▶ PROBLEM
Revise the records below by replacing each occurrence of "aggregation function" with "aggregator", and leave every other part of the lines unchanged.

▶ AVAILABLE DATA

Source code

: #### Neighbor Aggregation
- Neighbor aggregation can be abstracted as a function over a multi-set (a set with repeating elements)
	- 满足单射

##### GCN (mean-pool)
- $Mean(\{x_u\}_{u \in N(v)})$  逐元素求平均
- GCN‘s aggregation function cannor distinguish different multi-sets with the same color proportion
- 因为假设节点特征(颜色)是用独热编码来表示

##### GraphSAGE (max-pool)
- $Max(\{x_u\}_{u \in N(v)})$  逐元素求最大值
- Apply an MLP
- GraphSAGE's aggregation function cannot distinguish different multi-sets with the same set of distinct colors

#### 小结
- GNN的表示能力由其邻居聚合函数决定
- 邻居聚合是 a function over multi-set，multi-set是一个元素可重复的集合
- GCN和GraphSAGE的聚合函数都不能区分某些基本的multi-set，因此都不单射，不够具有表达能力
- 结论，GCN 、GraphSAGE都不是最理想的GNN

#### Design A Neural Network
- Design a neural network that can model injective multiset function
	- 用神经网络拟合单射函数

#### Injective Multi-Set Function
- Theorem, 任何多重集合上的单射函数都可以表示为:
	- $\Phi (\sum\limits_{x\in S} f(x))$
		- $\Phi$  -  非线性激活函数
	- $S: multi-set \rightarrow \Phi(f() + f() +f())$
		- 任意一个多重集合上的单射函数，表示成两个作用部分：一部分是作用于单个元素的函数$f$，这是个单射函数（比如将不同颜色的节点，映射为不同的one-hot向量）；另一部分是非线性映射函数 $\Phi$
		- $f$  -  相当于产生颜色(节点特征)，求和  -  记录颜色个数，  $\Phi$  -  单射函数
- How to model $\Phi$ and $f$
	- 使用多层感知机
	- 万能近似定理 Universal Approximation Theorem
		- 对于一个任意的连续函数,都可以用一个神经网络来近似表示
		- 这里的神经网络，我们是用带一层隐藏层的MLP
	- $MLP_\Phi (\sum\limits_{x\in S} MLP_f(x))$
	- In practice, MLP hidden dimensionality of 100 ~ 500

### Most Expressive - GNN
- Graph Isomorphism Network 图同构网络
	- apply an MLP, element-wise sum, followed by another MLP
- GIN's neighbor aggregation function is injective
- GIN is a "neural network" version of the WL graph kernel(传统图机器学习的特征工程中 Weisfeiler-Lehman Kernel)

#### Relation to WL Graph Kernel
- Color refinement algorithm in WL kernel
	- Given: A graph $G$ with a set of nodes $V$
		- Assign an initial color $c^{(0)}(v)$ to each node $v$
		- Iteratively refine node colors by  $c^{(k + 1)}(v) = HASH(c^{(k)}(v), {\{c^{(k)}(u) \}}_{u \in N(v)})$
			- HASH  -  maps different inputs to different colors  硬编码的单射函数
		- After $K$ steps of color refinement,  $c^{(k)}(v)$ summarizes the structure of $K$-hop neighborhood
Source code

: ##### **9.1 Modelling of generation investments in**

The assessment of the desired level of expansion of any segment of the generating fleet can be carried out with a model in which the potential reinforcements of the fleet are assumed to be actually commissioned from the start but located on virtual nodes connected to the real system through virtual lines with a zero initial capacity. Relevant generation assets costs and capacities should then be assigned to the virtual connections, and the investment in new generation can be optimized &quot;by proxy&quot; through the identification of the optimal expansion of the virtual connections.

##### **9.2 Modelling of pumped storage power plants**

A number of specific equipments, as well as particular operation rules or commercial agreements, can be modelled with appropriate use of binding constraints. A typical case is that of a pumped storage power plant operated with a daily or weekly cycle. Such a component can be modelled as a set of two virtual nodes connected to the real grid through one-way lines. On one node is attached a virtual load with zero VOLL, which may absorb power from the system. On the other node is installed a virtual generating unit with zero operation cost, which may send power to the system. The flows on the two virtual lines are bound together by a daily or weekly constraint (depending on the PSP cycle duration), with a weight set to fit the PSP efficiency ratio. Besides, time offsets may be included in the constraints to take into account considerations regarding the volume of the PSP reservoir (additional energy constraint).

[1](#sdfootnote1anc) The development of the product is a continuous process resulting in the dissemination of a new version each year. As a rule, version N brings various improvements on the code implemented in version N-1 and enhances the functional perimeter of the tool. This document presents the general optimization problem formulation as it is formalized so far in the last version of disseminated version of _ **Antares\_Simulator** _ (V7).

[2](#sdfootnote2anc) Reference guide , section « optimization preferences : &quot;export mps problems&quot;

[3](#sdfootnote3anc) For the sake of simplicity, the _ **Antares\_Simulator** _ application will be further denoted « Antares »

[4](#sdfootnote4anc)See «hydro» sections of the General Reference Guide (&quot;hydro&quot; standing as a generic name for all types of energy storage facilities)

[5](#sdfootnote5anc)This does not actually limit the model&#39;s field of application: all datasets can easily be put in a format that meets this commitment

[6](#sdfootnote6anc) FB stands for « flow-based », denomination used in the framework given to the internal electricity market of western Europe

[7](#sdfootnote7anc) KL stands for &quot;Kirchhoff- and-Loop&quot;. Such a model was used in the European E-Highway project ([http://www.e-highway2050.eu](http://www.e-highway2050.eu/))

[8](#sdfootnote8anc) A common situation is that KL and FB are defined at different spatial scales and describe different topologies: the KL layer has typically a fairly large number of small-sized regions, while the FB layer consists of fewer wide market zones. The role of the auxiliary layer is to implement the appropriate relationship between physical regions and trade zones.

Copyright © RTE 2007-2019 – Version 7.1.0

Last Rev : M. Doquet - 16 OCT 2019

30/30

▶ EXPECTED ANSWER
Source code

: #### Neighbor Aggregation
- Neighbor aggregation can be abstracted as a function over a multi-set (a set with repeating elements)
	- 满足单射

##### GCN (mean-pool)
- $Mean(\{x_u\}_{u \in N(v)})$  逐元素求平均
- GCN‘s aggregator cannor distinguish different multi-sets with the same color proportion
- 因为假设节点特征(颜色)是用独热编码来表示

##### GraphSAGE (max-pool)
- $Max(\{x_u\}_{u \in N(v)})$  逐元素求最大值
- Apply an MLP
- GraphSAGE's aggregator cannot distinguish different multi-sets with the same set of distinct colors

#### 小结
- GNN的表示能力由其邻居聚合函数决定
- 邻居聚合是 a function over multi-set，multi-set是一个元素可重复的集合
- GCN和GraphSAGE的聚合函数都不能区分某些基本的multi-set，因此都不单射，不够具有表达能力
- 结论，GCN 、GraphSAGE都不是最理想的GNN

#### Design A Neural Network
- Design a neural network that can model injective multiset function
	- 用神经网络拟合单射函数

#### Injective Multi-Set Function
- Theorem, 任何多重集合上的单射函数都可以表示为:
	- $\Phi (\sum\limits_{x\in S} f(x))$
		- $\Phi$  -  非线性激活函数
	- $S: multi-set \rightarrow \Phi(f() + f() +f())$
		- 任意一个多重集合上的单射函数，表示成两个作用部分：一部分是作用于单个元素的函数$f$，这是个单射函数（比如将不同颜色的节点，映射为不同的one-hot向量）；另一部分是非线性映射函数 $\Phi$
		- $f$  -  相当于产生颜色(节点特征)，求和  -  记录颜色个数，  $\Phi$  -  单射函数
- How to model $\Phi$ and $f$
	- 使用多层感知机
	- 万能近似定理 Universal Approximation Theorem
		- 对于一个任意的连续函数,都可以用一个神经网络来近似表示
		- 这里的神经网络，我们是用带一层隐藏层的MLP
	- $MLP_\Phi (\sum\limits_{x\in S} MLP_f(x))$
	- In practice, MLP hidden dimensionality of 100 ~ 500

### Most Expressive - GNN
- Graph Isomorphism Network 图同构网络
	- apply an MLP, element-wise sum, followed by another MLP
- GIN's neighbor aggregator is injective
- GIN is a "neural network" version of the WL graph kernel(传统图机器学习的特征工程中 Weisfeiler-Lehman Kernel)

#### Relation to WL Graph Kernel
- Color refinement algorithm in WL kernel
	- Given: A graph $G$ with a set of nodes $V$
		- Assign an initial color $c^{(0)}(v)$ to each node $v$
		- Iteratively refine node colors by  $c^{(k + 1)}(v) = HASH(c^{(k)}(v), {\{c^{(k)}(u) \}}_{u \in N(v)})$
			- HASH  -  maps different inputs to different colors  硬编码的单射函数
		- After $K$ steps of color refinement,  $c^{(k)}(v)$ summarizes the structure of $K$-hop neighborhood
Source code

: ##### **9.1 Modelling of generation investments in**

The assessment of the desired level of expansion of any segment of the generating fleet can be carried out with a model in which the potential reinforcements of the fleet are assumed to be actually commissioned from the start but located on virtual nodes connected to the real system through virtual lines with a zero initial capacity. Relevant generation assets costs and capacities should then be assigned to the virtual connections, and the investment in new generation can be optimized &quot;by proxy&quot; through the identification of the optimal expansion of the virtual connections.

##### **9.2 Modelling of pumped storage power plants**

A number of specific equipments, as well as particular operation rules or commercial agreements, can be modelled with appropriate use of binding constraints. A typical case is that of a pumped storage power plant operated with a daily or weekly cycle. Such a component can be modelled as a set of two virtual nodes connected to the real grid through one-way lines. On one node is attached a virtual load with zero VOLL, which may absorb power from the system. On the other node is installed a virtual generating unit with zero operation cost, which may send power to the system. The flows on the two virtual lines are bound together by a daily or weekly constraint (depending on the PSP cycle duration), with a weight set to fit the PSP efficiency ratio. Besides, time offsets may be included in the constraints to take into account considerations regarding the volume of the PSP reservoir (additional energy constraint).

[1](#sdfootnote1anc) The development of the product is a continuous process resulting in the dissemination of a new version each year. As a rule, version N brings various improvements on the code implemented in version N-1 and enhances the functional perimeter of the tool. This document presents the general optimization problem formulation as it is formalized so far in the last version of disseminated version of _ **Antares\_Simulator** _ (V7).

[2](#sdfootnote2anc) Reference guide , section « optimization preferences : &quot;export mps problems&quot;

[3](#sdfootnote3anc) For the sake of simplicity, the _ **Antares\_Simulator** _ application will be further denoted « Antares »

[4](#sdfootnote4anc)See «hydro» sections of the General Reference Guide (&quot;hydro&quot; standing as a generic name for all types of energy storage facilities)

[5](#sdfootnote5anc)This does not actually limit the model&#39;s field of application: all datasets can easily be put in a format that meets this commitment

[6](#sdfootnote6anc) FB stands for « flow-based », denomination used in the framework given to the internal electricity market of western Europe

[7](#sdfootnote7anc) KL stands for &quot;Kirchhoff- and-Loop&quot;. Such a model was used in the European E-Highway project ([http://www.e-highway2050.eu](http://www.e-highway2050.eu/))

[8](#sdfootnote8anc) A common situation is that KL and FB are defined at different spatial scales and describe different topologies: the KL layer has typically a fairly large number of small-sized regions, while the FB layer consists of fewer wide market zones. The role of the auxiliary layer is to implement the appropriate relationship between physical regions and trade zones.

Copyright © RTE 2007-2019 – Version 7.1.0

Last Rev : M. Doquet - 16 OCT 2019

30/30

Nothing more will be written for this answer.